NOT CHARGED/ FEDERAL and STATE TELEMARKETING FRAUD (RICO), MONEY LAUNDERING and BANK and WIRE FRAUD ($3,000,000+) – State v. Mr. A (DMC No. 8850 & 7440) (United States Attorney and FBI Investigated): Mr. A had had run a telemarketing business in the past and was brought in to assist his son and business partner in their business ventures. He helped them set up their telemarketing room, along with scripts for sales pitches and information on how to set up bank accounts for wire transfers. He then managed his own telemarketing business selling GPS locators for cars. A massive search warrant was issued for his son and business partner, and the FBI and United States Attorney’s Office were attempting to question Mr. A and potentially implicate him in a scheme.

We were hired and reviewed all evidence against Mr. A’s son and his son’s business partner. We also spoke with FBI Agents and the US Attorney’s Office in order to show them that Mr. A had no knowledge of his son and business partners’ scheme. We ultimately convinced the US Attorney’s Office not to file charges for Wire Fraud, Bank Fraud and Money Laundering. In addition, the FBI did not turn their investigation over to State authorities in an attempt to have Arizona prosecute Mr. A. Although his son and business partner ended up serving prison time, Mr. A was never charged with any crimes. In addition, Mr. A never had to testify against his son.

NOT CHARGED | FEDERAL SECURITIES FRAUD/RICO/MONEY LAUNDERING/ BANK and WIRE FRAUD ($636,000) NOT CHARGED due to CIVIL SETTLEMENT – U.S. v. Mr. N. (DMC No. 7596) (FBI Investigated): Mr. N. owned a company which bought investments, fixed income investments, CD’s and bonds from banks and then sold them to various brokers.  Mr. N. was accused of diverting approximately $600,000 of client’s money into a separate account in order to fund a separate business.  We were able to explain to investigators that this was a “civil” issue, and not a criminal issue.  We also resolved a civil law suit filed by a large investor, by making sure that all monies were returned to proper accounts.  Mr. N. had been facing a large amount of prison time, along with the loss of his Securities licenses until we got involved.  Ultimately, all law suits were dropped, no charges were brought against Mr. N. and his licenses were left intact.

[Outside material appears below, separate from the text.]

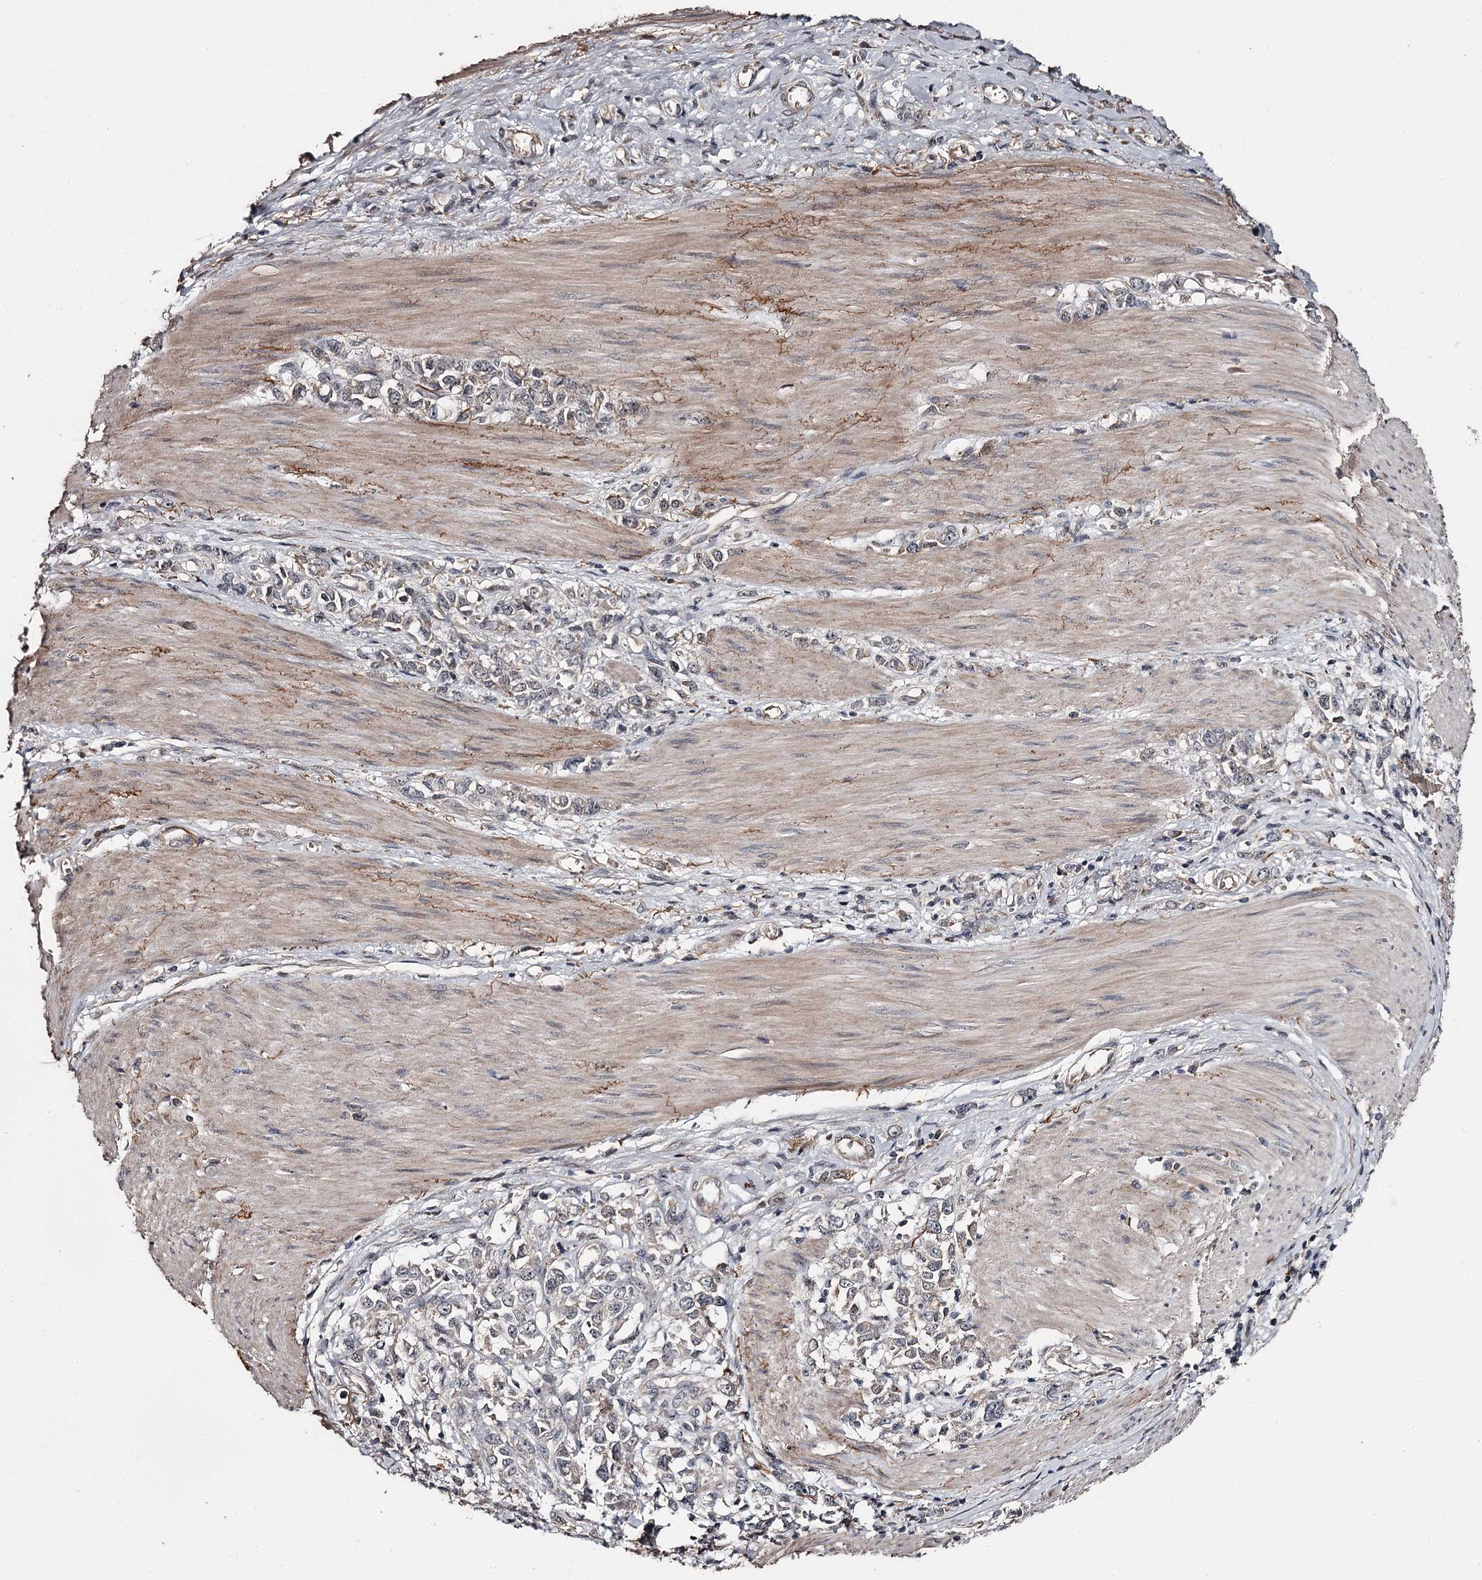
{"staining": {"intensity": "moderate", "quantity": "25%-75%", "location": "cytoplasmic/membranous"}, "tissue": "stomach cancer", "cell_type": "Tumor cells", "image_type": "cancer", "snomed": [{"axis": "morphology", "description": "Adenocarcinoma, NOS"}, {"axis": "topography", "description": "Stomach"}], "caption": "Immunohistochemistry (IHC) (DAB) staining of human stomach cancer (adenocarcinoma) reveals moderate cytoplasmic/membranous protein positivity in about 25%-75% of tumor cells. Immunohistochemistry (IHC) stains the protein of interest in brown and the nuclei are stained blue.", "gene": "CWF19L2", "patient": {"sex": "female", "age": 76}}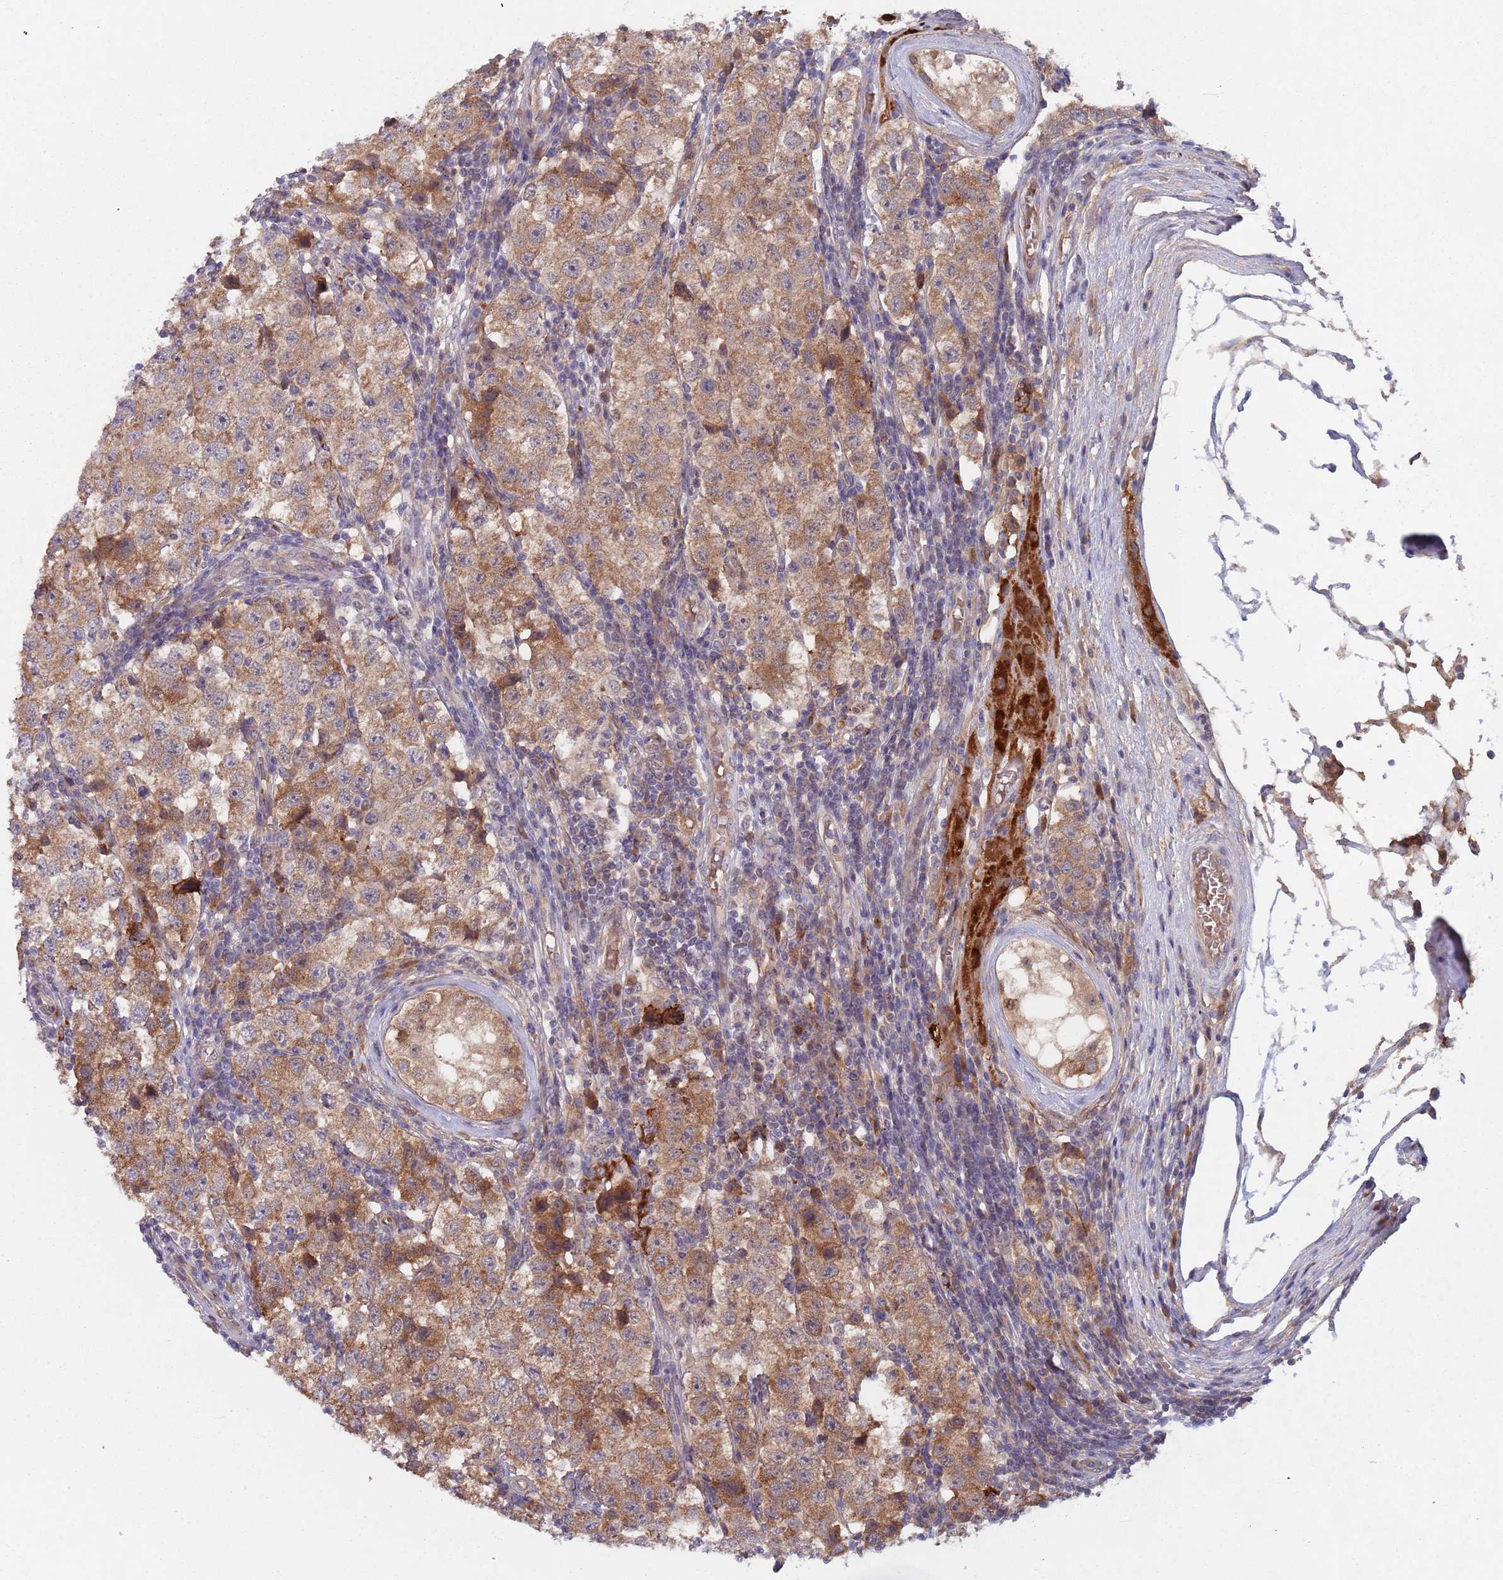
{"staining": {"intensity": "moderate", "quantity": ">75%", "location": "cytoplasmic/membranous"}, "tissue": "testis cancer", "cell_type": "Tumor cells", "image_type": "cancer", "snomed": [{"axis": "morphology", "description": "Seminoma, NOS"}, {"axis": "topography", "description": "Testis"}], "caption": "Brown immunohistochemical staining in human testis seminoma shows moderate cytoplasmic/membranous staining in about >75% of tumor cells.", "gene": "ZNF140", "patient": {"sex": "male", "age": 34}}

NOT CHARGED | FEDERAL RICO/MONEY LAUNDERING/BANK and WIRE FRAUD ($300,000) NOT CHARGED – State v. Mr. R. (DMC No. 6695) (U.S. Secret Service/United States Attorney’s Office Investigated): Mr. R. was employed as a Telemarketer for a company in which he was to handle the funds that were deposited into a Wells Fargo Bank account.  During the course of the sales, the individuals would provide credit card numbers for purchase.  Mr. R. and his group were accused of posing as Account Holders in order to authorize electronic transfers for a higher dollar amounts.   Total loss was estimated to be $300,000.  Mr. R. was not the primary target of the Secret Services investigation, and a “cooperative deal” was negotiated in which no charges were brought against Mr. R.  Originally he was facing a lengthy stay in the Federal Bureau of Prisons.

 

NOT CHARGED | FRAUDULENT SCHEMES ($200,000) BANK and WIRE FRAUD, MONEY LAUNDERING, and THEFT of MEANS of TRANSPORTATION ($85,000) NOT CHARGED due to CIVIL SETTLEMENT – State v. Mr. G. and Mrs. G. (DMC No. 6372 and 6373) (IRS and JP Morgan Chase Bank Investigated): Mr. and Mrs. G. discovered that the bank had placed $100,000 in their checking account on two successive days by mistake.  This total of $200,000 was perceived to be a “wind fall”.  Mr. and Mrs. G. immediately transferred the money out and began spending it.  When the mistake was discovered, the bank and legal authorities began to investigate.  We were able to step in and negotiate a “civil settlement” with a payment schedule, and no charges were brought against Mr. and Mrs. G.  Originally they were facing a potential of decades in prison.